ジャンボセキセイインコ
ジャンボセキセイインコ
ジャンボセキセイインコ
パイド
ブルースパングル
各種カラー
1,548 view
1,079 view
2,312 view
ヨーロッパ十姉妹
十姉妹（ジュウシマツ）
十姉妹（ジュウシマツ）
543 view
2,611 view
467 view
++++++++++
▶ YOUR ASSIGNMENT: Looking at the data above, state how many of its lines contain the word "view", and give nothing but that number.

▶ TASK SOLUTION: 6